Im konkreten Fall hörte sich das so an, als ich an die Reihe kam:

Buongiorno, mia cara signora, ho volia di mangiare un gelato. Per questo sono venuto da Lei per comprare il miglior gelato del mondo. Infatti, prendo un cono con due palline; una tiramisù e una nocciola, per favore.

Offensichtlich wohnt mir sogar im Italienischen die Eloquenz inne, ganz zu schweigen von meinem originalgetreuen Akzent, der mich als waschechten Italiener qualifiziert.
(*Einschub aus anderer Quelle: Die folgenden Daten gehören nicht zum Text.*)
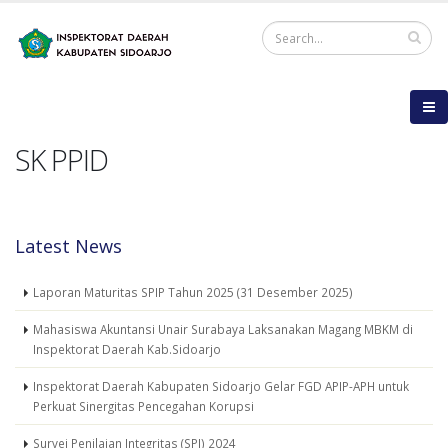
SK PPID
Latest News
Laporan Maturitas SPIP Tahun 2025 (31 Desember 2025)
Mahasiswa Akuntansi Unair Surabaya Laksanakan Magang MBKM di
Inspektorat Daerah Kab.Sidoarjo
Inspektorat Daerah Kabupaten Sidoarjo Gelar FGD APIP-APH untuk
Perkuat Sinergitas Pencegahan Korupsi
Survei Penilaian Integritas (SPI) 2024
Umso enttäuschter war ich dann, als mich die Signora nach der ersten Kugel fragte (und ich zitiere wörtlich):

Was händ si als zwäiti Chugle welle?

Ma che casino! Wieso spricht die jetzt plötzlich lupenreines Züritüütsch mit mir? Habe ich sie etwa nicht eloquent genug angesprochen? Hätte ich stottern sollen: «Eh, tschau, io tschelati? Tiramissu, notschiohla, grahzie.» Wäre das besser gewesen? Ich ziehe jedenfalls meine Lehren daraus: Eisverkäuferinnen am Lido in Locarno verdienen meine Eloquenz nicht.

Und zum Schluss noch dies: Wer zu Beginn monieren wollte, ein indigenes Volk sei per definitionem marginalisiert, der mag jetzt wohl anerkennen, dass offensichtlich die italienisch-sprachige Bevölkerung von den Deutschschweizern arg in Bedrängis gebracht ist.